10 Vreest de Heer, gij die Hem zijt gewijd, die Hem vrezen – hun zal niets ontbreken.
11 De rijke verkommert en hongert, die God zoekt zal geen zegening derven.
12 Mijn zonen, komt, luistert naar mij; ik leer u wat ontzag voor de Heer is.
13 Zou niet elk mens het leven begeren duurzaam willen zien op zijn vreugden?
14 Bewaar uw tong voor wat kwaad brengt, uw lippen voor leugenarij.
15 Mijd het kwade, handel ten goede, zoek de vrede, tracht die te veroveren.
16 Toornig ziet de Heer op de verstoorders, dat hun voortbestaan uitsterft op aarde.
17 De Heer slaat de rechtvaardigen gade, zijn oor vangt hun hulpgeroep op.
18 Zij riepen, de Heer gaf hun antwoord, Hij heeft hen verlost uit hun noden.
19 De Heer helpt de gebrokenen van hart, die verslagen van geest zijn bevrijdt Hij.
20 De rechtvaardige treft menige rampspoed, doch de Heer verlost hem uit dit alles.
21 Hij houdt al zijn krachten bijeen; er wordt geen van zijn beenderen gebroken.
22 Het kwaad brengt wie het kwaad zoekt de dood: zo boet wie den rechtvaardige haatte.
23 Hij is de losser, de Heer, die zijn knechten het leven terug gaf. Die tot Hem vluchten zullen vrijuit gaan.
2e Lezing: 2 Timotiüs 4,6-8.17-18
De laatste woorden van Paulus
6 Want wat mij betreft, mijn bloed wordt weldra geplengd, het uur van mijn heengaan is nabij.
7 Ik heb de goede strijd gestreden, de wedloop voleind, het geloof bewaard.
8 Nu wacht mij de krans der gerechtigheid, waarmee de Heer, de rechtvaardige rechter, mij zal belonen op de grote dag, en niet alleen mij, maar allen die met liefde uitzien naar zijn komst.
en
17 Maar de Heer heeft mij ter zijde gestaan en mij kracht gegeven om mijn ambt als prediker van het evangelie ten einde toe te vervullen, zodat alle volken ervan horen.
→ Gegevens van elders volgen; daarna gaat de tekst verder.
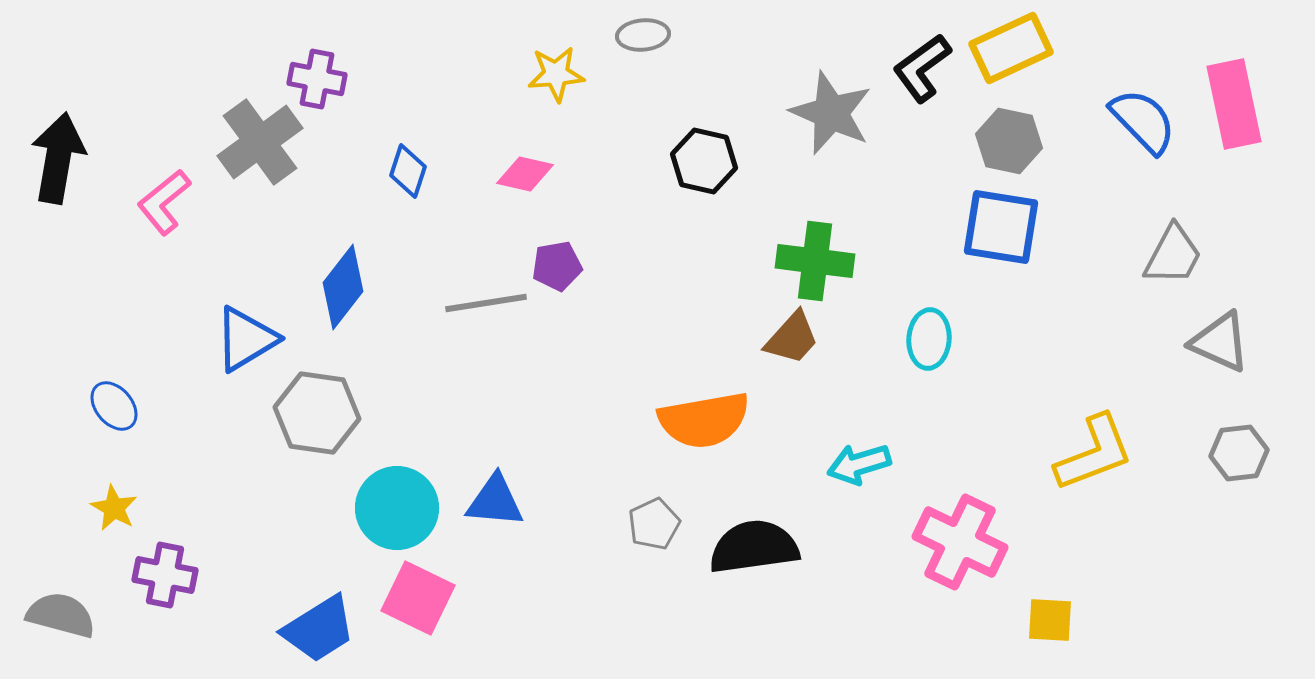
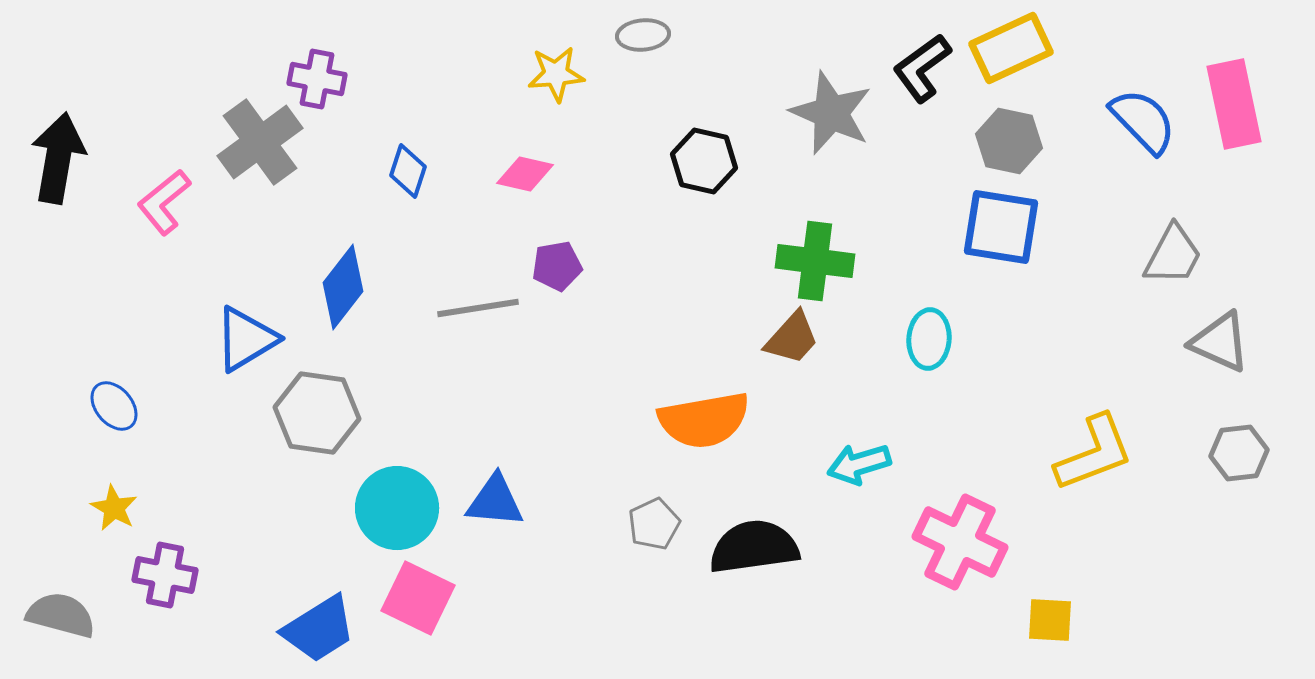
gray line at (486, 303): moved 8 px left, 5 px down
En ik werd verlost uit de muil van de leeuw.
18 En de Heer zal mij blijven beschermen tegen alle boze aanslagen en mij behouden overbrengen naar zijn hemels koninkrijk. Hem zij de heerlijkheid in de eeuwen der eeuwen! Amen.
Evangelie: Matteüs 16,13-19
De belijdenis van Petrus
13 Toen Jezus in de streek van Caesarea van Filippus gekomen was, stelde Hij zijn leerlingen deze vraag: “Wie is, volgens de opvatting van de mensen, de Mensenzoon?”
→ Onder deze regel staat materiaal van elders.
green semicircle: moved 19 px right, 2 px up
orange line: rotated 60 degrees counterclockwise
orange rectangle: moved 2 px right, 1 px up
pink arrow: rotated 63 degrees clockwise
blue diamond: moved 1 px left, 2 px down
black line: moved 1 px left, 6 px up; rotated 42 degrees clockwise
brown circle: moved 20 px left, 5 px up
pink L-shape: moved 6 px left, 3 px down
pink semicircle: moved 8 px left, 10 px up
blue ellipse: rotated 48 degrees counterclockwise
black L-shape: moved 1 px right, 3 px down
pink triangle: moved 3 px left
14 Zij antwoordden: “Sommigen zeggen Johannes de Doper, anderen Elia, weer anderen Jeremia of een van de profeten.”
15 “Maar gij”, sprak Hij tot hen, “wie zegt gij dat Ik ben?”
16 Simon Petrus antwoordde: “Gij zijt de Christus, de Zoon van de levende God.”
17 Jezus hernam: “Zalig zijt gij Simon, zoon van Jona, want niet vlees en bloed hebben u dit geopenbaard maar mijn Vader die in de hemel is.
18 Op mijn beurt zeg ik u: Gij zijt Petrus; en op deze steenrots zal Ik mijn Kerk bouwen en de poorten der hel zullen haar niet overweldigen.
19 Ik zal u de sleutels geven van het Rijk der hemelen en wat gij zult binden op aarde, zal ook in de hemel gebonden zijn en wat gij zult ontbinden op aarde, zal ook in de hemel ontbonden zijn.”